Dressed in Bermuda shorts and sneakers, he darts about the Costa Mesa store, checking incoming stock before he dashes off to an exercise workout. His wife, a tall, 45-year-old woman with long hair, greets customers as she leads a visitor through the store.
Gesturing toward the store’s produce department, she says the day’s stock includes 25 organically grown vegetables and six organically grown fruits. The organic produce is certified by a trade group called California Certified Organic Farmers, which ensures that the crops have not been grown in soil treated with synthetic pesticides. A slightly smaller version of the Costa Mesa store, the 7-year-old Huntington Beach Mother’s carries the same kind of merchandise. Because the stores stock small numbers of a wide variety of items, inventory is enormous, estimated by Bruce Macgurn at about $400,000 worth of stock at any one time. He says about 1,400 customers appear in the Costa Mesa store on most days.
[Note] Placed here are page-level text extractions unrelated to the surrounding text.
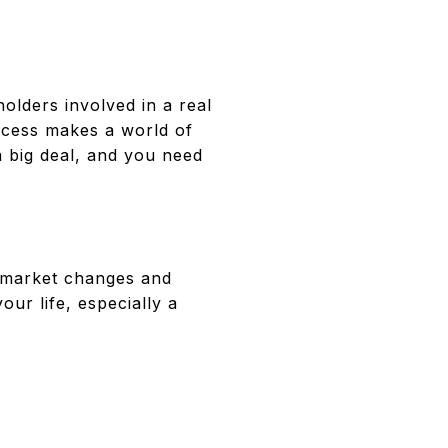
holders involved in a real
ocess makes a world of
a big deal, and you need
o market changes and
ur life, especially a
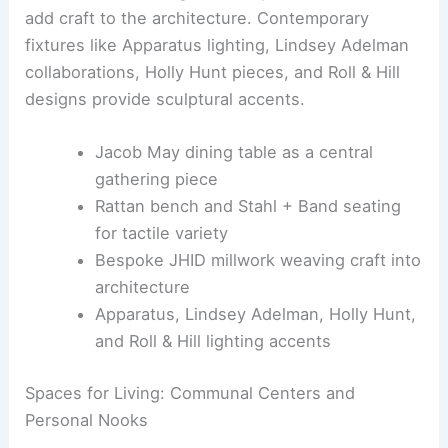
Maker-driven elements, such as a rattan bench,
Stahl + Band seating, and bespoke JHID millwork,
add craft to the architecture. Contemporary
fixtures like Apparatus lighting, Lindsey Adelman
collaborations, Holly Hunt pieces, and Roll & Hill
designs provide sculptural accents.
Jacob May dining table as a central
gathering piece
Rattan bench and Stahl + Band seating
for tactile variety
Bespoke JHID millwork weaving craft into
architecture
Apparatus, Lindsey Adelman, Holly Hunt,
and Roll & Hill lighting accents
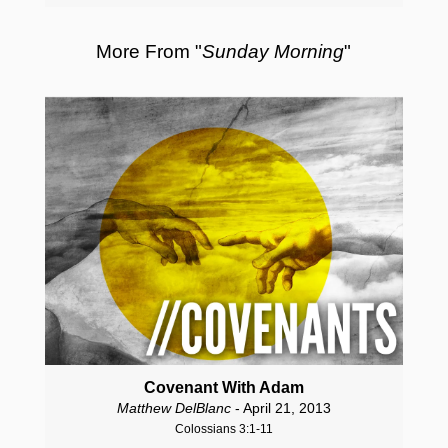
More From "
Sunday Morning
"
Covenant With Adam
Matthew DelBlanc
- April 21, 2013
Colossians 3:1-11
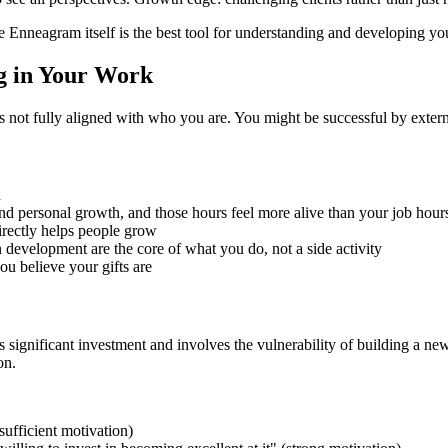
 Enneagram itself is the best tool for understanding and developing you
g in Your Work
 is not fully aligned with who you are. You might be successful by extern
d
d personal growth, and those hours feel more alive than your job hour
irectly helps people grow
evelopment are the core of what you do, not a side activity
u believe your gifts are
ignificant investment and involves the vulnerability of building a new 
on.
sufficient motivation)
Although frozen poultry is sold year-round and fresh turkeys are available during the Thanksgiving and Christmas holidays, no meats are sold. The exception to the no-meat policy is found at the Huntington Beach store’s cafe, where turkey sandwiches are popular.
Here’s a sampling of products and prices: jumbo eggs, $1.29 a dozen; shiitake mushrooms, $3.99 for 4 ounces; cantaloupe, 79 cents a pound; carob-coated peanuts, $4.79 a pound; hulled barley, 59 cents a pound; raw wild rice, $4.99 a pound; Twinlab Carbo Fuel (carbohydrate supplement), $5.39 for 21.5 ounces; Nature’s Cuisine corn bran, $1.55 for 16 ounces; frozen meatless “hamburgers” made of mushrooms, rolled oats, onions and cheese, $3.89 for four burgers, and fresh-squeezed carrot juice for $1.95 a quart.
Recent Costa Mesa restaurant entrees have included a “late winter harvest lunch special”--a mixture of barley, rice, cracked wheat, apples and raisins for $3.99, and a dinner special called Tofu Alsacienne, made of sauteed tofu in a brown sauce served with boiled potatoes and sauerkraut. Tuna fish sandwiches and eggs are the Costa Mesa restaurant’s most popular items.
You might think that a cholesterol-fighting fish oil, perhaps, or a “good for the heart” oat bran would rank way up there with Mother’s regulars. But the item that enjoys the highest sales? Have ‘a Corn brand tortilla chips.
Not to worry, though. The next biggest seller is all-natural fruit juice with no sugar added.
MOTHER’S MARKET & KITCHEN AT A GLANCE Addresses: 225 E. 17th St., Costa Mesa, (714) 631-4741
19770 Beach Blvd., Huntington Beach, (714) 963-6557
Hours: Both markets open daily from 9 a.m. to 9 p.m. Restaurant open daily from 9 a.m. to 8:30 p.m.
What: Health food stores featuring organic vegetables, wide selection of vitamins and herbs and items for special diets. Also carrying large variety of bulk foods such as nuts and grains, and books, magazines, greeting cards and crystals.